● **KUTIPAN UNTUK DIBACA**:
· · · · ·

Analisis Lingkungan Eksternal
Analisis lingkungan eksternal merupakan analisis lingkungan luar perusahaan yang berpengaruh tidak langsung terhadap tindakan perusahaan dan tidak dapat
dikendalikan oleh pihak perusahaan. Analisis lingkungan eksternal dilakukan untuk mengetahui peluang dan ancaman yang dimiliki oleh perusahaan. Analisis
lingkungan eksternal Dapur Kebita yang dianalisis meliputi lingkungan jauh, yaitu politik, ekonomi, sosial budaya, teknologi dan lingkungan industri, yaitu daya
tawar pemasok, daya tawar pembeli, pendatang baru, produk pengganti, dan persaingan industri.
a. Lingkungan Jauh
1. Politik dan Hukum
Faktor politik dan hukum dapat menjadi peluang atau ancaman bagi organisasi kecil maupun besar. Beberapa variabel politik dan hukum, yaitu peraturan
pemerintah, perubahan dalam peraturan pajak, tarif khusus, jumlah paten, tingkat subsidi pemerintah, dan perubahan kebijakan fiskal dan moneter pemerintah.

· · · · ·

● **DATA UNTUK DITINJAU**:
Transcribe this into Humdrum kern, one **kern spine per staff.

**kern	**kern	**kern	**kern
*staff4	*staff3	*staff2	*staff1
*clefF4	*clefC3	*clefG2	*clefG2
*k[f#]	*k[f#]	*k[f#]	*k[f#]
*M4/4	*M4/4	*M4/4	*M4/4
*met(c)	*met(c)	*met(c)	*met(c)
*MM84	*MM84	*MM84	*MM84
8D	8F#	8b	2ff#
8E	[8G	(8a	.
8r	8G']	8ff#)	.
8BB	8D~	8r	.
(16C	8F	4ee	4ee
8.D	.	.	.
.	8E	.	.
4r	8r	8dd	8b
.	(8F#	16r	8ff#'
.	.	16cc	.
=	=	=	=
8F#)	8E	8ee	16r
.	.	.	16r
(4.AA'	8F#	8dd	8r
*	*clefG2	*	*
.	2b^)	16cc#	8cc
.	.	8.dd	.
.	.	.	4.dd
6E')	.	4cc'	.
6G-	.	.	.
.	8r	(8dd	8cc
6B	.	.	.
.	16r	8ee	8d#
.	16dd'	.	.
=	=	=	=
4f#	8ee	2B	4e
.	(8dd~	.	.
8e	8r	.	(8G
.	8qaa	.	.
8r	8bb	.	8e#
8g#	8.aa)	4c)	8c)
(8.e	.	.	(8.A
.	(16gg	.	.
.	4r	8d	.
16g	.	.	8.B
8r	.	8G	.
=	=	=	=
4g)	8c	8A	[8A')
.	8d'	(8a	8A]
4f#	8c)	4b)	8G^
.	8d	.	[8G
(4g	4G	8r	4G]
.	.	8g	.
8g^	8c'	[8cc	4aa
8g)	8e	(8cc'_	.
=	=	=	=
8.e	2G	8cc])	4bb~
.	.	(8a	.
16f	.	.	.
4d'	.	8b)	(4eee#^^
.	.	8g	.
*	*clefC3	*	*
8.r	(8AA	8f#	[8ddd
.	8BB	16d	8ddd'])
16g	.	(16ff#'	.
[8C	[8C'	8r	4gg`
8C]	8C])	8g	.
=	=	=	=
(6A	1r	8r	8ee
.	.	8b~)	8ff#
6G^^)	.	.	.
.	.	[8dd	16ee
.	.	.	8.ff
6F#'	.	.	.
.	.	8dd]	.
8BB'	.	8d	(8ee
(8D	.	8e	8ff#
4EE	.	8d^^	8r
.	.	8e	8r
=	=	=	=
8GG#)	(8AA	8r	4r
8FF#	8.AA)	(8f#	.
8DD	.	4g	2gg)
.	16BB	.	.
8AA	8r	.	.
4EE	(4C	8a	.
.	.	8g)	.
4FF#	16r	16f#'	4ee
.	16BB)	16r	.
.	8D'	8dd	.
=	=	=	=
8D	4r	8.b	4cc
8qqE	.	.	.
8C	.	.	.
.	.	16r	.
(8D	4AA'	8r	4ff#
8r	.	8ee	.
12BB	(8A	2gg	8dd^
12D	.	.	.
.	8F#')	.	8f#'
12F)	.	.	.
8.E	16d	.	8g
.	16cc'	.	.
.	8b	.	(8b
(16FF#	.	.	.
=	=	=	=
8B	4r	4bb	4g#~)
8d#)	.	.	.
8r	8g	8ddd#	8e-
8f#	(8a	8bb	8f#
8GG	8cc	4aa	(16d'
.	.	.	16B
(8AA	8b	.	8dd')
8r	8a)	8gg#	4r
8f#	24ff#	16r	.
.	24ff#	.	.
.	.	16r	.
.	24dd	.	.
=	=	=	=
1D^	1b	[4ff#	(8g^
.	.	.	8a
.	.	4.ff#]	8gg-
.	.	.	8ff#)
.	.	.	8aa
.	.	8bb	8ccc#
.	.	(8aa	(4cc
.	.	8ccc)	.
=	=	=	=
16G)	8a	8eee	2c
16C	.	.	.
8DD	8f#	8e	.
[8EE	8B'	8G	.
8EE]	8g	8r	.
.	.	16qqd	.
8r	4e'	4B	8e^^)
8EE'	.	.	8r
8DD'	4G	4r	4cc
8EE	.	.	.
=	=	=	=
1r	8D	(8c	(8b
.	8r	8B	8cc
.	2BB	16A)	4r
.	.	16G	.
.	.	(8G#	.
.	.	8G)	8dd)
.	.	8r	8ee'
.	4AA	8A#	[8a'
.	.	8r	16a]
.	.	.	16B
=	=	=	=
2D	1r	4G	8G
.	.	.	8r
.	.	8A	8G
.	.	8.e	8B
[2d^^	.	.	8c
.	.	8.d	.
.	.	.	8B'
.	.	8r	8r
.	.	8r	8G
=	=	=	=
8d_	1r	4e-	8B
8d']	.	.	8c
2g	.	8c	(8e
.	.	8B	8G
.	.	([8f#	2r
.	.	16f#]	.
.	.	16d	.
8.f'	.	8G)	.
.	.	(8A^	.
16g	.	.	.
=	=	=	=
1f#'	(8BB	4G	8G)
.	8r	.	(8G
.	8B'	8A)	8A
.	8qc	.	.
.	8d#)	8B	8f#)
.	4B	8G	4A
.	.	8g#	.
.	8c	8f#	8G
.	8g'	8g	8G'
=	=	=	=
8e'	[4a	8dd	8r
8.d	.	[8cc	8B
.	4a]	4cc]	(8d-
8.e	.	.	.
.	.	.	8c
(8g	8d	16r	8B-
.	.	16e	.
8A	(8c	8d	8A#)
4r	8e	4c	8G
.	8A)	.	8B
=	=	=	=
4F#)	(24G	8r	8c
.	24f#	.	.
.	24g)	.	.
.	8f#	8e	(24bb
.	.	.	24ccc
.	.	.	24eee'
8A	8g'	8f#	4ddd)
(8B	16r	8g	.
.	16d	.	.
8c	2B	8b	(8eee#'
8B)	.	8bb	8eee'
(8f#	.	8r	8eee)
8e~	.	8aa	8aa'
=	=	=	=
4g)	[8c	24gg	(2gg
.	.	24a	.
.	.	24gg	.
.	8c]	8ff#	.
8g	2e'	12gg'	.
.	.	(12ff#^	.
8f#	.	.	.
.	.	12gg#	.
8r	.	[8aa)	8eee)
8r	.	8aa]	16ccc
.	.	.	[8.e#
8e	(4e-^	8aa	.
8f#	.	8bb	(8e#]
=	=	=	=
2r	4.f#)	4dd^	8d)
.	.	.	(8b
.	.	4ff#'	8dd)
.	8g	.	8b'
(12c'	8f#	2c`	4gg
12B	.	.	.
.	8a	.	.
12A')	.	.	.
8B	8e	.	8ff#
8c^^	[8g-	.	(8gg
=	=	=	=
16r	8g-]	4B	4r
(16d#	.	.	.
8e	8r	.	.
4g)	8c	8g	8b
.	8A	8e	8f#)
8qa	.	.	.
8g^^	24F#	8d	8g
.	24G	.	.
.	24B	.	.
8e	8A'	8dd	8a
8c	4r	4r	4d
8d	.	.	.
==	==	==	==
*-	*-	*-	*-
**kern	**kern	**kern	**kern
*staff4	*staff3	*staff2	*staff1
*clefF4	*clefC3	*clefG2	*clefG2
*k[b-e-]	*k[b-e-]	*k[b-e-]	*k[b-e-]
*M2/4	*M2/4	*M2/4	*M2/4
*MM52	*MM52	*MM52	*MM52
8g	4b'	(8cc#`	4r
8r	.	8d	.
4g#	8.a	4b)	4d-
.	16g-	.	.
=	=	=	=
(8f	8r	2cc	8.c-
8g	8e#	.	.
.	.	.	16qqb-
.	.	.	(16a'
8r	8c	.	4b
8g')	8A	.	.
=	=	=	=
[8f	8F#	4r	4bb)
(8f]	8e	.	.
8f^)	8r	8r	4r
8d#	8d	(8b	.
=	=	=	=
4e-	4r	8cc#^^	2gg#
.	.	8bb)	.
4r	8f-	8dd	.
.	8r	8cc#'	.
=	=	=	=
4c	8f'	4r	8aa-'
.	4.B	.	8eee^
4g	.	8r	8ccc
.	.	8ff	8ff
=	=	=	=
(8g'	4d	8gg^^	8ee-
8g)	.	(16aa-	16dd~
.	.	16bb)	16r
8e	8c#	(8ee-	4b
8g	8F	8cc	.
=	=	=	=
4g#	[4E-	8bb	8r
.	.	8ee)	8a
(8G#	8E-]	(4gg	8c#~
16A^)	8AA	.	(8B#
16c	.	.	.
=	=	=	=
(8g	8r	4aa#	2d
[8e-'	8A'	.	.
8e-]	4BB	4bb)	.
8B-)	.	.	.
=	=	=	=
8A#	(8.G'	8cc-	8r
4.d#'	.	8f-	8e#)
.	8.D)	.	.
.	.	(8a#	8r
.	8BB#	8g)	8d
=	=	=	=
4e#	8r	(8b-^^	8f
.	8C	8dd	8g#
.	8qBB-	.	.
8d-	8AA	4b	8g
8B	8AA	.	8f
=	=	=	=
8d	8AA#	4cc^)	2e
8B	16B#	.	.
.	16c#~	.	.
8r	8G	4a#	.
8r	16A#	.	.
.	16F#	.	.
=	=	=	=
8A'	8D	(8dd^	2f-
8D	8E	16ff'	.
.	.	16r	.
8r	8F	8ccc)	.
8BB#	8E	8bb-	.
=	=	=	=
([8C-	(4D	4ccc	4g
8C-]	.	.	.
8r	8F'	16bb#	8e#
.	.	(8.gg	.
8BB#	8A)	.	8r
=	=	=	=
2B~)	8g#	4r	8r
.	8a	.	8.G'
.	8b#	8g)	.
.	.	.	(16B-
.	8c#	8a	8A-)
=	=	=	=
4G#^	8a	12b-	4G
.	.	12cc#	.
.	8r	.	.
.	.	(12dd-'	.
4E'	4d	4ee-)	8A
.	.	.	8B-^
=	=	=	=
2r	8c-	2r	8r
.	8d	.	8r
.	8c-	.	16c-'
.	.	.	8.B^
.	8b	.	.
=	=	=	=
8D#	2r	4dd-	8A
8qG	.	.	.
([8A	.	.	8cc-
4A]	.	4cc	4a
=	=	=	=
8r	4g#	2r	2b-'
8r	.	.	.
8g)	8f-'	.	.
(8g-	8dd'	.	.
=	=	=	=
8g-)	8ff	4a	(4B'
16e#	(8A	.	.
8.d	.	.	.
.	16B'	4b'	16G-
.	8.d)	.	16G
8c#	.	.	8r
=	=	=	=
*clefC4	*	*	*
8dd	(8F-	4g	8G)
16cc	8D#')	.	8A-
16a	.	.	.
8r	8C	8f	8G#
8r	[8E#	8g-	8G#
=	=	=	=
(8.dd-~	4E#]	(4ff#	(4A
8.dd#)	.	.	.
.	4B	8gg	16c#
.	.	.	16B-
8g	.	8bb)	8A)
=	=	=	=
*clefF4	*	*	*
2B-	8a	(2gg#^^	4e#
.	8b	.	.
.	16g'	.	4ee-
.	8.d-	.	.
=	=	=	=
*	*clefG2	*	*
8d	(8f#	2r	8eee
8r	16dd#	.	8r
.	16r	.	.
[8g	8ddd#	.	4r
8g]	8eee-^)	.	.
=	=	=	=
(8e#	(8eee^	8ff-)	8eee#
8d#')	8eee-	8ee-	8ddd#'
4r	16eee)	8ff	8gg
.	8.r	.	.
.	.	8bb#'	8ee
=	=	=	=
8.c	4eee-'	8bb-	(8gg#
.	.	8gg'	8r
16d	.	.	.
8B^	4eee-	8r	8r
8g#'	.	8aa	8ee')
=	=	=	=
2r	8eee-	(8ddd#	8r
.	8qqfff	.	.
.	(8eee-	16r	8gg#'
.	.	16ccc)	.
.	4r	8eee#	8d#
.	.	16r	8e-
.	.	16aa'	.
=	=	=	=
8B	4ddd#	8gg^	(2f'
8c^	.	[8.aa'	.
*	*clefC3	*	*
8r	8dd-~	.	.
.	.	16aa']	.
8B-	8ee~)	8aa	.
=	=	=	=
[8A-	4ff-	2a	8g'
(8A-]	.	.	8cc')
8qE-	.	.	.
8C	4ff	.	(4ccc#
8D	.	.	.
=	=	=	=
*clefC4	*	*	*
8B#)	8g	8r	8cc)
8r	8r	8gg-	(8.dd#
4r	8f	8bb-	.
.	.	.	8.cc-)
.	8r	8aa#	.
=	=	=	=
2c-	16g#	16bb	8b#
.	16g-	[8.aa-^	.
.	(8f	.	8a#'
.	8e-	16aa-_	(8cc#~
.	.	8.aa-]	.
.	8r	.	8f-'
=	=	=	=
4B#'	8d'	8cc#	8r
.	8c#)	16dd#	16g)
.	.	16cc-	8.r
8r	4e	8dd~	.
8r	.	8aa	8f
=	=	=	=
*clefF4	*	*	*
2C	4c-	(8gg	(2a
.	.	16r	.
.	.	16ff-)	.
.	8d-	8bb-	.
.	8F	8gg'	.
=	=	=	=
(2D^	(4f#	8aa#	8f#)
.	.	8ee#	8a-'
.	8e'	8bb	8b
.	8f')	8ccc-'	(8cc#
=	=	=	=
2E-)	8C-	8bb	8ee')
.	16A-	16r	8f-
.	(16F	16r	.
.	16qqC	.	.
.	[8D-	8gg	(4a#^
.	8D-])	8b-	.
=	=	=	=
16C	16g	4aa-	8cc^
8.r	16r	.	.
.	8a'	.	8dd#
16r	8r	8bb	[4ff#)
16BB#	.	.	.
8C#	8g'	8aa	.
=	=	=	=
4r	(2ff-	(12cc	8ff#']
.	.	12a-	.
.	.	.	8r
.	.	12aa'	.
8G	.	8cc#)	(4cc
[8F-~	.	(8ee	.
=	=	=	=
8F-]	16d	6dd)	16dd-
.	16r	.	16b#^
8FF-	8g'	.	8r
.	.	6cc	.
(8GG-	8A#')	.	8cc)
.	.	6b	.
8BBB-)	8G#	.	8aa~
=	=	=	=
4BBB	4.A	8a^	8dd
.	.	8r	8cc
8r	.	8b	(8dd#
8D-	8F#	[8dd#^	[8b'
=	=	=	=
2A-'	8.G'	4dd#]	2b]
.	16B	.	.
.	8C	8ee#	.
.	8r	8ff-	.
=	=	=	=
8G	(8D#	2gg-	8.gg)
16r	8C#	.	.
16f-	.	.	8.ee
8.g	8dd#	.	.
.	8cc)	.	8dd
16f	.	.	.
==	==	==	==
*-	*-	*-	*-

· · · · ·

● **TUGAS YANG DIKERJAKAN**:
**1)** Bagaimana isi paragraf kutipan yang dimulai dengan "Analisis lingkungan eksternal merupakan" jika ditulis ulang sebagai daftar poin singkat tanpa menghilangkan fakta utamanya?
**2)** Apa saja variabel politik dan hukum yang disebutkan dalam kutipan? Sebutkan semuanya.
**3)** Lanjutkan kutipan tentang analisis lingkungan eksternal Dapur Kebita, dimulai setelah kalimat terakhir yang ditampilkan.

● **JAWABAN BERNOMOR**:
**1)**
- Analisis lingkungan eksternal adalah analisis lingkungan luar perusahaan yang berpengaruh tidak langsung terhadap tindakan perusahaan dan tidak dapat dikendalikan oleh perusahaan.
- Tujuannya: mengetahui peluang dan ancaman yang dimiliki perusahaan.
- Cakupan analisis lingkungan eksternal Dapur Kebita:
  - Lingkungan jauh: politik, ekonomi, sosial budaya, teknologi.
  - Lingkungan industri: daya tawar pemasok, daya tawar pembeli, pendatang baru, produk pengganti, persaingan industri.

**2)**
- Peraturan pemerintah
- Perubahan dalam peraturan pajak
- Tarif khusus
- Jumlah paten
- Tingkat subsidi pemerintah
- Perubahan kebijakan fiskal dan moneter pemerintah

**3)**
Peraturan-peraturan dan kebijakan pemerintah setempat mempunyai peranan yang secara langsung maupun tidak langsung dapat memengaruhi suatu usaha. Hal ini
berlaku pula pada usaha pengolahan daging kelinci di Indonesia. Berikut ini
merupakan beberapa kebijakan pemerintah yang melindungi industri produk olahan daging kelinci.
Instruksi Menteri Perindustrian No. 04MINS101989 menyebutkan bahwa pengolahan produk-produk hasil peternakan dalam kaitannya untuk menciptakan
produk pangan yang aman pada proses pengolahannya selain harus bebas bahan pengawet, penggunaan bahan tambahan makanan pewarna dan penambah cita
rasa harus menggunakan bahan-bahan yang ijinkan. Hal yang paling mendapat perhatian adalah higienitas yang harus selalu dijaga pada proses pengolahan
karena sifat produk hasil ternak yang mudah mengalami perusakan karena adanya aktivitas mikroorganisme.
Peraturan Pemerintah No. 69 Tahun 1999 Tentang Label dan Iklan Pangan. Pasal 2 menjelaskan bahwa setiap orang yang memproduksi atau menghasilkan
pangan yang dikemas ke dalam wilayah Indonesia untuk diperdagangkan wajib mencantumkan label pada, di dalam, dan atau di kemasan pangan. Pasal 44
menjelaskan setiap iklan tentang pangan yang diperdagangkan wajib memuat keterangan mengenai pangan secara benar dan tidak menyesatkan, baik dalam
bentuk gambar dan atau suara, pernyataan, dan atau bentuk apapun lainnya.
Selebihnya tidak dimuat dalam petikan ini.